St. Ignatius wrote the “Spiritual Exercises,” a thin volume of meditations and exercises for following Jesus’ teachings that’s still used in Catholic retreat settings today. He founded the Society of Jesus, known as the Jesuit order.
“You know the book ‘The Purpose Driven Life’ by Rick Warren? Ignatius wrote something like that during his time, but of course it was shorter and drier,” said a smiling Alfonso in a recent video phone interview.
No movies about St. Ignatius have been made since the black-and-white Spanish film, “El Capitan de Loyola,” in the 1940s. And of course, Francis’ status as the first Jesuit pope has brought quizzical attention to the order, said Alfonso, who believes the movie will see its premiere next summer.
If JesCom Philippines can get the movie made, it’ll likely be successful – at least within its own Catholic ranks, according to Phil Contrino, chief analyst at BoxOffice.com, which tracks movie sales and data.
“Every population section wants something that speaks to them,” said Contrino, noting filmmakers such as JesCom Philippines can make more movies with less funding because they cater to a captive audience.
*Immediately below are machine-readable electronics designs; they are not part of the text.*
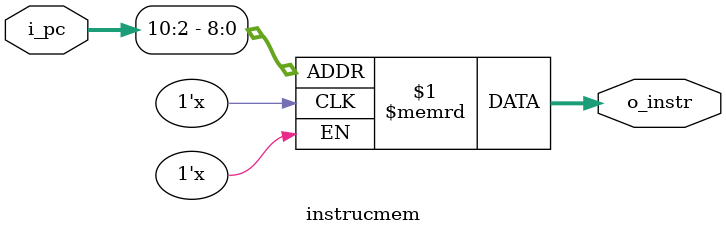
<source format=sv>
/*-----------------------------------------------------------------------------
    PBL3 - RISC-V Single Cycle Processor  
    Instruction Memory Module

    File name: instrucmem.sv

    Objective:
        Implement a byte-addressable instruction memory for RISC-V processor.
        Provides read-only storage for program instructions with word-aligned access.

        A parameterized instruction memory module supporting configurable address space.

    Specification:
        - Configurable memory size via address width parameter
        - Word-aligned access (32-bit instructions)
        - Read-only operation (ROM behavior)
        - Byte address to word address conversion
        - Fully synthesizable (initialized as ROM)
-----------------------------------------------------------------------------*/

`timescale 1ns / 1ps  // Set simulation time unit to 1ns, precision to 1ps
module instrucmem #(
    parameter P_DATA_WIDTH = 32,                // Word size (4 bytes)
    parameter P_ADDR_WIDTH = 11                 // Byte address width (1024 bytes)
)(
    input  logic [P_ADDR_WIDTH-1:0] i_pc,       // 10-bit PC counter address
    output logic [P_DATA_WIDTH-1:0] o_instr     // 32-bit data instruction
);
    // 1KB memory: 256 words (32-bit each)
    logic [P_DATA_WIDTH-1:0] l_rom [0:255];     // 256 words = 2^8
                                                // To access a 32-bit word in ROM, 
                                                // we need to ignore the 2 least s
                                                // ignificant bits by discarding 
                                                // the 2 LSBs (i_pc[1:0])

    // Convert byte address to word address (divide by 4)
    assign o_instr = l_rom[i_pc[P_ADDR_WIDTH-1:2]];

endmodule
</source>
“You don’t have to spend a lot of money on these movies,” Contrino said. “You just have to target the churches” to market it.
JesCom Philippines’ entire “Ignacio” budget is $675,000. They’re asking anyone who has ties to the Jesuit order – or who feels strongly about having St. Ignatius’ life shared in movie form – to help fund the project.
As JesCom Philippines continues its movie-funding efforts, they’ll need to talk up their movie on social media and work the grassroots nature of its campaign, according to Contrino.
“You just got to get out there and talk with as many people as you can, and encourage others to promote your movie,” he said. “To get donations, it’s a pure numbers game.”
St. Ignatius’ 16th century story remains relevant for our time, according to Chris Lowney, author of “Heroic Leadership” (Loyola Press, 2005), which looks at leadership from a Jesuit perspective, and “Pope Francis: Why He Leads the Way He Leads” (Loyola Press, 2013).
“We live in a world that’s drastically more complex and faster-changing than his world was … but one highly relevant thing he offers us is an approach to decision-making,” said Lowney, who noted that many people – especially teenagers – make big life decisions impulsively.
“How do you make choices in life? What things do you weigh? How do you quiet yourself and bring everything into play instead of making knee-jerk decisions?” he asked.
St. Ignatius’ “Spiritual Exercises” taught this. And without discernment, “we just don’t know how to make good life choices.”
The “Ignacio” script is written and most of the characters have been cast with Spanish actors. The Philippine production crew, led by film director Paolo Dy, has scouted production sites in Spain. They now await funding to finish the project.
“It’s a very ambitious project with a very wide scope,” Dy said in the promotional video.
But Alfonso insisted the movie will get made because it needs to be made.
“Especially now that the world has become very materialistic and secular, with people given to addictions, we need movies such as this,” he said. “The story of Ignatius can be a light – a guide to a healthier life.”
Jennifer Forker, MDiv, also writes for The Associated Press.